- Stored data entries:
-------------------------

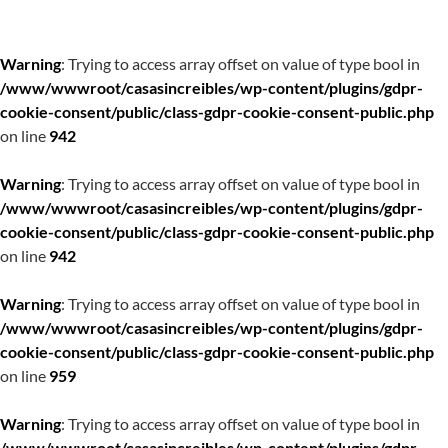
Warning
: Trying to access array offset on value of type bool in
/www/wwwroot/casasincreibles/wp-content/plugins/gdpr-
cookie-consent/public/class-gdpr-cookie-consent-public.php
on line
942
Warning
: Trying to access array offset on value of type bool in
/www/wwwroot/casasincreibles/wp-content/plugins/gdpr-
cookie-consent/public/class-gdpr-cookie-consent-public.php
on line
942
Warning
: Trying to access array offset on value of type bool in
/www/wwwroot/casasincreibles/wp-content/plugins/gdpr-
cookie-consent/public/class-gdpr-cookie-consent-public.php
on line
959
Warning
: Trying to access array offset on value of type bool in
/www/wwwroot/casasincreibles/wp-content/plugins/gdpr-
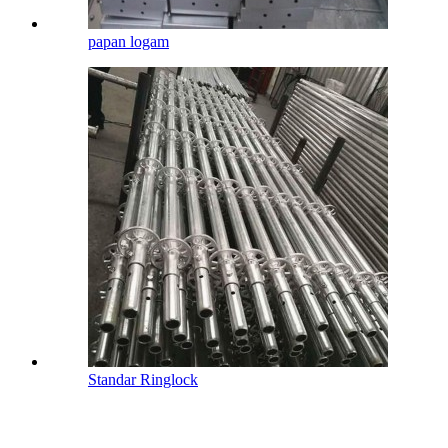
papan logam
Standar Ringlock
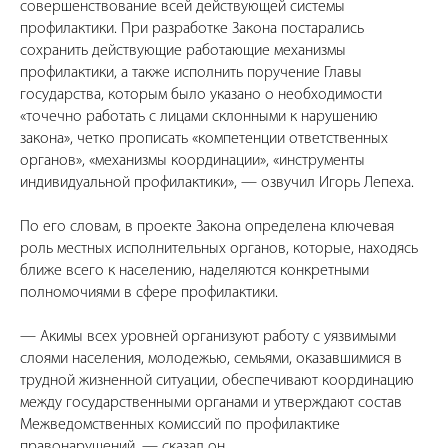
совершенствование всей действующей системы
профилактики. При разработке Закона постарались
сохранить действующие работающие механизмы
профилактики, а также исполнить поручение Главы
государства, которым было указано о необходимости
«точечно работать с лицами склонными к нарушению
закона», четко прописать «компетенции ответственных
органов», «механизмы координации», «инструменты
индивидуальной профилактики», — озвучил Игорь Лепеха.
По его словам, в проекте Закона определена ключевая
роль местных исполнительных органов, которые, находясь
ближе всего к населению, наделяются конкретными
полномочиями в сфере профилактики.
— Акимы всех уровней организуют работу с уязвимыми
слоями населения, молодежью, семьями, оказавшимися в
трудной жизненной ситуации, обеспечивают координацию
между государственными органами и утверждают состав
Межведомственных комиссий по профилактике
правонарушений, — сказал он.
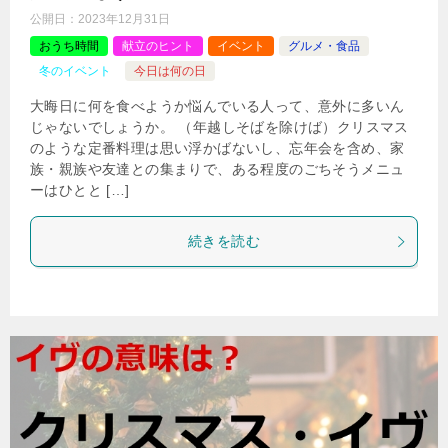
公開日：
2023年12月31日
おうち時間
献立のヒント
イベント
グルメ・食品
冬のイベント
今日は何の日
大晦日に何を食べようか悩んでいる人って、意外に多いん
じゃないでしょうか。 （年越しそばを除けば）クリスマス
のような定番料理は思い浮かばないし、忘年会を含め、家
族・親族や友達との集まりで、ある程度のごちそうメニュ
ーはひとと […]
続きを読む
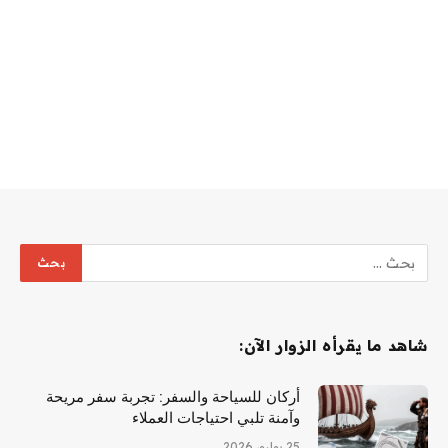
شاهد ما يقرأه الزوار الآن:
أركان للسياحة والسفر: تجربة سفر مريحة
وآمنة تلبي احتياجات العملاء
25 يوليو، 2026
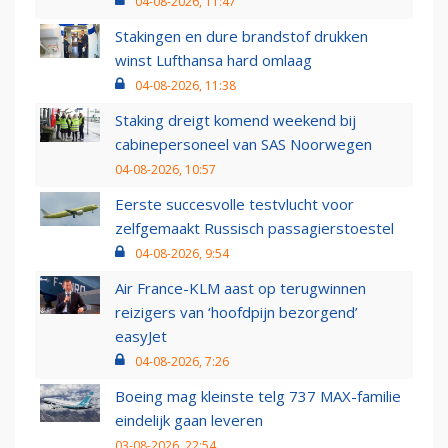
04-08-2026, 11:47
Stakingen en dure brandstof drukken
winst Lufthansa hard omlaag
04-08-2026, 11:38
Staking dreigt komend weekend bij
cabinepersoneel van SAS Noorwegen
04-08-2026, 10:57
Eerste succesvolle testvlucht voor
zelfgemaakt Russisch passagierstoestel
04-08-2026, 9:54
Air France-KLM aast op terugwinnen
reizigers van ‘hoofdpijn bezorgend’
easyJet
04-08-2026, 7:26
Boeing mag kleinste telg 737 MAX-familie
eindelijk gaan leveren
03-08-2026, 22:54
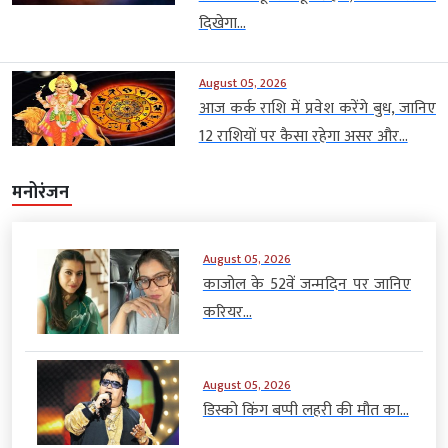
दिखेगा...
August 05, 2026
आज कर्क राशि में प्रवेश करेंगे बुध, जानिए
12 राशियों पर कैसा रहेगा असर और...
मनोरंजन
August 05, 2026
काजोल के 52वें जन्मदिन पर जानिए
करियर...
August 05, 2026
डिस्को किंग बप्पी लहरी की मौत का...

-------------------------

- TASK BRIEF:
Repeat the records word for word and drop any pictures.

- EXERCISE RESULT:
Warning
: Trying to access array offset on value of type bool in
/www/wwwroot/casasincreibles/wp-content/plugins/gdpr-
cookie-consent/public/class-gdpr-cookie-consent-public.php
on line
942
Warning
: Trying to access array offset on value of type bool in
/www/wwwroot/casasincreibles/wp-content/plugins/gdpr-
cookie-consent/public/class-gdpr-cookie-consent-public.php
on line
942
Warning
: Trying to access array offset on value of type bool in
/www/wwwroot/casasincreibles/wp-content/plugins/gdpr-
cookie-consent/public/class-gdpr-cookie-consent-public.php
on line
959
Warning
: Trying to access array offset on value of type bool in
/www/wwwroot/casasincreibles/wp-content/plugins/gdpr-
papan logam
Standar Ringlock
совершенствование всей действующей системы
профилактики. При разработке Закона постарались
сохранить действующие работающие механизмы
профилактики, а также исполнить поручение Главы
государства, которым было указано о необходимости
«точечно работать с лицами склонными к нарушению
закона», четко прописать «компетенции ответственных
органов», «механизмы координации», «инструменты
индивидуальной профилактики», — озвучил Игорь Лепеха.
По его словам, в проекте Закона определена ключевая
роль местных исполнительных органов, которые, находясь
ближе всего к населению, наделяются конкретными
полномочиями в сфере профилактики.
— Акимы всех уровней организуют работу с уязвимыми
слоями населения, молодежью, семьями, оказавшимися в
трудной жизненной ситуации, обеспечивают координацию
между государственными органами и утверждают состав
Межведомственных комиссий по профилактике
правонарушений, — сказал он.
公開日：
2023年12月31日
おうち時間
献立のヒント
イベント
グルメ・食品
冬のイベント
今日は何の日
大晦日に何を食べようか悩んでいる人って、意外に多いん
じゃないでしょうか。 （年越しそばを除けば）クリスマス
のような定番料理は思い浮かばないし、忘年会を含め、家
族・親族や友達との集まりで、ある程度のごちそうメニュ
ーはひとと […]
続きを読む
شاهد ما يقرأه الزوار الآن:
أركان للسياحة والسفر: تجربة سفر مريحة
وآمنة تلبي احتياجات العملاء
25 يوليو، 2026
04-08-2026, 11:47
Stakingen en dure brandstof drukken
winst Lufthansa hard omlaag
04-08-2026, 11:38
Staking dreigt komend weekend bij
cabinepersoneel van SAS Noorwegen
04-08-2026, 10:57
Eerste succesvolle testvlucht voor
zelfgemaakt Russisch passagierstoestel
04-08-2026, 9:54
Air France-KLM aast op terugwinnen
reizigers van ‘hoofdpijn bezorgend’
easyJet
04-08-2026, 7:26
Boeing mag kleinste telg 737 MAX-familie
eindelijk gaan leveren
03-08-2026, 22:54
दिखेगा...
August 05, 2026
आज कर्क राशि में प्रवेश करेंगे बुध, जानिए
12 राशियों पर कैसा रहेगा असर और...
मनोरंजन
August 05, 2026
काजोल के 52वें जन्मदिन पर जानिए
करियर...
August 05, 2026
डिस्को किंग बप्पी लहरी की मौत का...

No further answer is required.